Yesterday was a full day.
Harv and I met earlier in the day with an estate planner so we can make sure our lives are in order...wills, planning for the girls, etc. The man we met with was really great. I feel good about trusting him with those details. But, I didn't actually have fun at that meeting. So, I suppose I left there just a little bit heavy hearted. Not crazy, but it forced me to look at something I hope is not necessary to utilize for quite some time.
And, then, we had our meeting with the Bellingham doctor. I like him. He's just a "little boy," ;-) but I like him. He seems like a gentle and kind person and he has a golden retriever -- So, he's got to be a pretty good human if he has a golden!
But, there were things that didn't sit right with me... Nothing I could put my finger on specifically, but something just the same. Please don't misunderstand. From what I can tell, he knows what he's doing. And, I'm sure he's helped and will continue to help many other patients --- but he did not fill me with the same kind of hope that I received from meeting with Dr. Lin. And, that, too, caused my heart to get a little heavier. (But, as a friend reminded me -- that just confirms that we have chosen the right doctor for US.)

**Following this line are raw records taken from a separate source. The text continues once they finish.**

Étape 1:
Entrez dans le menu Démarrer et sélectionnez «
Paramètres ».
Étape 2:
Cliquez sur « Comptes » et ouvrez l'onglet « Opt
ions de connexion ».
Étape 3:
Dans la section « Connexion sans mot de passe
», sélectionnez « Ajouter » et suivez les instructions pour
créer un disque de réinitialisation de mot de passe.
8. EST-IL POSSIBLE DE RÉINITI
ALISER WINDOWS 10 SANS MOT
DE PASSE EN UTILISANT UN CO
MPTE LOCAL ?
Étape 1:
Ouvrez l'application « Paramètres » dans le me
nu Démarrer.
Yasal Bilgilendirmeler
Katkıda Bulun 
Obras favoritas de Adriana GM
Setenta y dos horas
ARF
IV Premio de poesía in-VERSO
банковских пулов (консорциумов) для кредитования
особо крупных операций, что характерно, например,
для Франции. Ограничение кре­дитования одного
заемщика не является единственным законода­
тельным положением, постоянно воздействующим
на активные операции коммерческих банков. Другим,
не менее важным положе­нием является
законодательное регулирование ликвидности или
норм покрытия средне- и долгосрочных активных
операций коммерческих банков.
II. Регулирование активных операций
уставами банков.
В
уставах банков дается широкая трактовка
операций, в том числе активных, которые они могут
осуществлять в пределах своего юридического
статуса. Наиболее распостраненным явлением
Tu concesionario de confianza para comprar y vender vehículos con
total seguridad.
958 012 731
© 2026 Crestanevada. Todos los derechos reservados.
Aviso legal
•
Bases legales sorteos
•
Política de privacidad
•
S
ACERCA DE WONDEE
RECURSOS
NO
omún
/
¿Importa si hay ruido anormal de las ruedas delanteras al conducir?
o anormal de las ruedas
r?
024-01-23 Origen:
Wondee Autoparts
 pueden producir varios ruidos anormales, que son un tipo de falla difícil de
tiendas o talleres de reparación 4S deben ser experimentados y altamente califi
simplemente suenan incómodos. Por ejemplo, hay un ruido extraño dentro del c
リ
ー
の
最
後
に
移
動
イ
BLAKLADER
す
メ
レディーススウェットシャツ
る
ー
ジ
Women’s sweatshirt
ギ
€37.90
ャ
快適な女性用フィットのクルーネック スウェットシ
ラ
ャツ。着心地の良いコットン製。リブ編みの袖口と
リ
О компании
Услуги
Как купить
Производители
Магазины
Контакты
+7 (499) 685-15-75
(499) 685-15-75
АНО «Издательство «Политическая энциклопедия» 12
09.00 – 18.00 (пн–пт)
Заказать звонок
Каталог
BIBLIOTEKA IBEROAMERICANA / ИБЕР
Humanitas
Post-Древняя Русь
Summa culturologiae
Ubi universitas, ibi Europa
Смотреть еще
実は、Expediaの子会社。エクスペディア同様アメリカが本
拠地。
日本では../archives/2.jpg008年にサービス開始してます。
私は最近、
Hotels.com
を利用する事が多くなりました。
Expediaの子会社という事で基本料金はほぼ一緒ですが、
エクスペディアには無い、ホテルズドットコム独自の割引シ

I realize that there are going to be days when my heart is heavier than I want it to be. I may even share my thoughts sometimes on those days. But, I want you to know that my hope has not disappeared on those days. It's there. It's just temporarily covered by a cloud.
Part of the "cloud" is simply the fear of the unknown. We know NOTHING. We SORT of know what to expect from chemo, but we won't REALLY know until we get there. Knowing (even if it's unpleasant) is easier, I think, than not knowing.
So... the plan continues to be to head down to Seattle on Tuesday and start beatin' up on that stupid, @#%&!@#%&!# cancer.
Thanks for your many ways of supporting us.